I would agree that DC could have been even more devastating, but with the next election probably being 2010, this is a marathon and a sprint.

Vince's retort to Browns barb regarding leadership was razor-sharp. Hes done very well despite a slightly iffy first few appearances and he eventually settled in well.

Reading the press today, including Simon Hoggart in the Guardian the general consensus is another defeat for Brown. I didn't get that impression from reading this thread, I guess I'd better watch it before commenting in future.
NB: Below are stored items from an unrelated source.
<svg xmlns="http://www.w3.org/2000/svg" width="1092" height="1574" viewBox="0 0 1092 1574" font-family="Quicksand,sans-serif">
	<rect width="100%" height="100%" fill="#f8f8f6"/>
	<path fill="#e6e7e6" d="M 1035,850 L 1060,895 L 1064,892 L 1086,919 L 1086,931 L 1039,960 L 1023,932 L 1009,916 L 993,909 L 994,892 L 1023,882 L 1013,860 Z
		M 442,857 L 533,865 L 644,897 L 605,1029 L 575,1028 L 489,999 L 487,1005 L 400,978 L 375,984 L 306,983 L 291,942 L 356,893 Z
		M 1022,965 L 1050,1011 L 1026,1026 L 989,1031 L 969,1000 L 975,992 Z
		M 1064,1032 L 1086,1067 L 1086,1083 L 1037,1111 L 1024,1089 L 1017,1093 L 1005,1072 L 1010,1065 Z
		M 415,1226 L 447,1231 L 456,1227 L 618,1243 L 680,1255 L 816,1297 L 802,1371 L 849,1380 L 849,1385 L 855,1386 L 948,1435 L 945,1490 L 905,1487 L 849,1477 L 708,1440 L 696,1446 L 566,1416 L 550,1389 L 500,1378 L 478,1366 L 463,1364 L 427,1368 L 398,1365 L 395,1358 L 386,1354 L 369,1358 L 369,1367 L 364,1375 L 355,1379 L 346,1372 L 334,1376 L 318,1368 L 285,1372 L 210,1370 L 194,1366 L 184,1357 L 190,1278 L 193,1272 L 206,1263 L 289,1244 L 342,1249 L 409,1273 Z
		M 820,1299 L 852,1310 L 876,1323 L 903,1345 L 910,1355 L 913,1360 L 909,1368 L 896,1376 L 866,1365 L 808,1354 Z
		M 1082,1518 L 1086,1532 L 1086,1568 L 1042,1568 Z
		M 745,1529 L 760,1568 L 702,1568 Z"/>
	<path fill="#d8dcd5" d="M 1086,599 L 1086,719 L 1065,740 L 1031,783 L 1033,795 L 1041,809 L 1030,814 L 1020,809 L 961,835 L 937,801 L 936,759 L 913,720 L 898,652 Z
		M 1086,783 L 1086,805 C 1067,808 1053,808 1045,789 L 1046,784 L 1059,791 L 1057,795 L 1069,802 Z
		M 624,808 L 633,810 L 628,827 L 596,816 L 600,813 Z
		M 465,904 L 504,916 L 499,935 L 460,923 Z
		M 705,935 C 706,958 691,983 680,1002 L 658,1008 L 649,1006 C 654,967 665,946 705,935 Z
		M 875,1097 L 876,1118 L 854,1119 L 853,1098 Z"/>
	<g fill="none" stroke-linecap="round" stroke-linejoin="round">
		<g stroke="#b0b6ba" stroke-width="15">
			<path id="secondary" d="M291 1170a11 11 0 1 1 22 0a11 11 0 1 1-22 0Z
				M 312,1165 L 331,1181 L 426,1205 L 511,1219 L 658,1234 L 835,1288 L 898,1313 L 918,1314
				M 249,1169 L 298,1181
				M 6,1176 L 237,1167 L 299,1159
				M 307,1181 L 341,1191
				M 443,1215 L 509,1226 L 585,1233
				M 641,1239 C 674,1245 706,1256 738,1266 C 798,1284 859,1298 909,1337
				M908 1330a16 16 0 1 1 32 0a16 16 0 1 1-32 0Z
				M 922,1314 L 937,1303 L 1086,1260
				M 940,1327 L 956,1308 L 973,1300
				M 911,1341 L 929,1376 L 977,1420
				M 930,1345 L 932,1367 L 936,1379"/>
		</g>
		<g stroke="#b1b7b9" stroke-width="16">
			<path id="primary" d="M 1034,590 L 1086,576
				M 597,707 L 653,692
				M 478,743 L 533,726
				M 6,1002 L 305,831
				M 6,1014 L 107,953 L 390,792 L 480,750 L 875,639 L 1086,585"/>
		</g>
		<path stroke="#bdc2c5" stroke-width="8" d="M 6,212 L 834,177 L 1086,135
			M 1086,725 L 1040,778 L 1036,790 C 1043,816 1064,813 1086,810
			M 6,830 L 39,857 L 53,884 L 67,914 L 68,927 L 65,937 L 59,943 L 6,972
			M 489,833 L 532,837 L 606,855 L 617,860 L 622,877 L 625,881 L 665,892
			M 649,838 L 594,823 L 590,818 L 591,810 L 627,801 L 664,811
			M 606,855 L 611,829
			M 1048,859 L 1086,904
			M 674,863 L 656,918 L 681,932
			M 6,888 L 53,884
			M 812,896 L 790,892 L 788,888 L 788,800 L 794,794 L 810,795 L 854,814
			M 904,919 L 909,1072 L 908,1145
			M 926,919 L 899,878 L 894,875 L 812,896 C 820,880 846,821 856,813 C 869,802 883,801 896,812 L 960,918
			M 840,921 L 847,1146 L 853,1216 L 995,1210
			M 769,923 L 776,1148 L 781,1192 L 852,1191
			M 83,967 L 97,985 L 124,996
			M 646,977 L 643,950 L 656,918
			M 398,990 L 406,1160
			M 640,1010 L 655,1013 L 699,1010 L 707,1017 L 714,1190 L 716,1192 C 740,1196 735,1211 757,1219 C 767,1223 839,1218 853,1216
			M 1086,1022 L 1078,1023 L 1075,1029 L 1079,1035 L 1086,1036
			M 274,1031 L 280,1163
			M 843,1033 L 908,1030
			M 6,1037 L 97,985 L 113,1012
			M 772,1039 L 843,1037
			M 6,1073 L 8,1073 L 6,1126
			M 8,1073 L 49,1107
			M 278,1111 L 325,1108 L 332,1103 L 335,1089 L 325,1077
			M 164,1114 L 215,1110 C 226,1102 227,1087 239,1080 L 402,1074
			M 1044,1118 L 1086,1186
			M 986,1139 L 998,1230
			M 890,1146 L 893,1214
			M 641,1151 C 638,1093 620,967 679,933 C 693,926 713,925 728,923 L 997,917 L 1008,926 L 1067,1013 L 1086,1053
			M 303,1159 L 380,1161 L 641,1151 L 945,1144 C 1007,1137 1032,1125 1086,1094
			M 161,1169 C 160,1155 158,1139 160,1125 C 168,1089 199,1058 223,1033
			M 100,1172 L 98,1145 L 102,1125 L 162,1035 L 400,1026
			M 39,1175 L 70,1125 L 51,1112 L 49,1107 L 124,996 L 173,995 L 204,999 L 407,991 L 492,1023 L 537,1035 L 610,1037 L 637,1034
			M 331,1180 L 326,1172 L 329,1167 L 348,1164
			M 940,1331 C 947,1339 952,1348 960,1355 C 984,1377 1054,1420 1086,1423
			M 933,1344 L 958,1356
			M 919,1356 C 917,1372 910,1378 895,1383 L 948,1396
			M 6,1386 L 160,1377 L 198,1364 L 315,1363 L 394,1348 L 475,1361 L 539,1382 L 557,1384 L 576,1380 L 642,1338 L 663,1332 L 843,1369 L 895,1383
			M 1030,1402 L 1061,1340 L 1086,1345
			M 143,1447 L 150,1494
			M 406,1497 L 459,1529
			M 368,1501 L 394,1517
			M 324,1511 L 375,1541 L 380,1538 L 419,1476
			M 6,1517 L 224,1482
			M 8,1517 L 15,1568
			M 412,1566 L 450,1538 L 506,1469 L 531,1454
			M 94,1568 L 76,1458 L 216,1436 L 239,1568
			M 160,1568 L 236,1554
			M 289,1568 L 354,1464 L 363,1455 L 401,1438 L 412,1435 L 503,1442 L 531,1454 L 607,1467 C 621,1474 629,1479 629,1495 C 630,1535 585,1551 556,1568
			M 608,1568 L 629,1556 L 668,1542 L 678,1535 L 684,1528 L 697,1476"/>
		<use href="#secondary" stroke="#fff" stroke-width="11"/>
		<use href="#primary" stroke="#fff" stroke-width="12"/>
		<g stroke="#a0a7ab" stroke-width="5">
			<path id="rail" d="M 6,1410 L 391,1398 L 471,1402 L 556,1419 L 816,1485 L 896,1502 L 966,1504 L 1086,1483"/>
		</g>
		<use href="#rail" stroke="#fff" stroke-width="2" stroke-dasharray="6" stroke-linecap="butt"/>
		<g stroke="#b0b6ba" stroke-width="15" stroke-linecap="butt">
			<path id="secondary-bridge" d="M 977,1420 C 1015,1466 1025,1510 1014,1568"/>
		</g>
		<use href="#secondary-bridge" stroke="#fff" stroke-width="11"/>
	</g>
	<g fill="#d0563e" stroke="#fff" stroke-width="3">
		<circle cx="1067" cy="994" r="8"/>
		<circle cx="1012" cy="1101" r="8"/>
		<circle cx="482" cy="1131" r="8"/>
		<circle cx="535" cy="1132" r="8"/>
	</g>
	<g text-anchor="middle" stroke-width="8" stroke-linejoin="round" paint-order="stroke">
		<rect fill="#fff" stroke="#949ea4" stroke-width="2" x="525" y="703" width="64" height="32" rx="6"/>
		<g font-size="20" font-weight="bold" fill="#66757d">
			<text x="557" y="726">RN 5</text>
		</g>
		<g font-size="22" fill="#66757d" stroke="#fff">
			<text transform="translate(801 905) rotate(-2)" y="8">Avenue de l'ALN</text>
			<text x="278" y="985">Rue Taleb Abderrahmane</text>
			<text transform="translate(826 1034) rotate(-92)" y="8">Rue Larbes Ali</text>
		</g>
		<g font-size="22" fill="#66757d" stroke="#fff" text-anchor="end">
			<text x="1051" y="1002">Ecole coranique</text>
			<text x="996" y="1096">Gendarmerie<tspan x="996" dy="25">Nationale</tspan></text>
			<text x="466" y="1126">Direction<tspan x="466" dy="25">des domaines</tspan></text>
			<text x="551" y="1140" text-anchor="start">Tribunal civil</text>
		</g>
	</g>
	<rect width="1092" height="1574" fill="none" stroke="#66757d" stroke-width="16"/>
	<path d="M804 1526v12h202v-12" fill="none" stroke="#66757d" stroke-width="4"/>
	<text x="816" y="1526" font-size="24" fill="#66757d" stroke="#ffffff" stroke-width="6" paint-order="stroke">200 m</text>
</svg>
Yeah, I just read the Simon Hoggarth column too and that had me scratching my head. Did we see the same PMQs? Or have we Tories got so used to Cameron taking Brown down in knock-outs that we can no longer recognise the victory at points?
Still, if Labour's un-official party newspaper is saying that Cameron has won then that should be encouraging. Then again, considering how wrong the Guardian regularly and routinely is about pretty much everything, perhaps we should worry?

Reading the press today, including Simon Hoggart in the Guardian the general consensus is another defeat for Brown. I didn't get that impression from reading this thread

I think the problem here is that people are making the assumption that a poor performance by Brown equals a "win" for Cameron, and vice versa.

That's not necessarily so. It's perfectly possible for them both to be hopeless on the same occasion. Or even for them both to score some points.

The latter is rarer, of course, but I am inclined to agree with those who argue that Brown is gradually getting a bit better at it... still plenty of room for improvement though...

Why would you want Brown to improve Vernon? He's proving already to be a very poor PM presiding over a cabinet of incompetents.PMQs should be used every week to illustrate that to the electorate.

I think Cameron's doing something quite subtle.

He must know that Brown is an inverse class snob and gets furious when Cameron gets personal. Comparisons with Blair especially (B Team! Brilliant) must really rattle him.

Unlike Blair, however, Brown is incapable of cutting off his own emotional feelings and getting on with it clinically.

Get Brown angry and he can't think straight. If he can't think straight he makes mistakes (and I dare say goes back to his office and sulks for the rest of the day)

I suspect that this exercise wipes out a serious chunk of Brown's week due to this.

Cameron must never be seen to be doing this of course, but it's clear that he is doing it.

Other posters are right - Cameron does need to do policy at the box, but I think needling Brown is also of immense value.


Pity d.c didn't say anything about Brown doing another bottle job, and seding the boy to sign the treaty.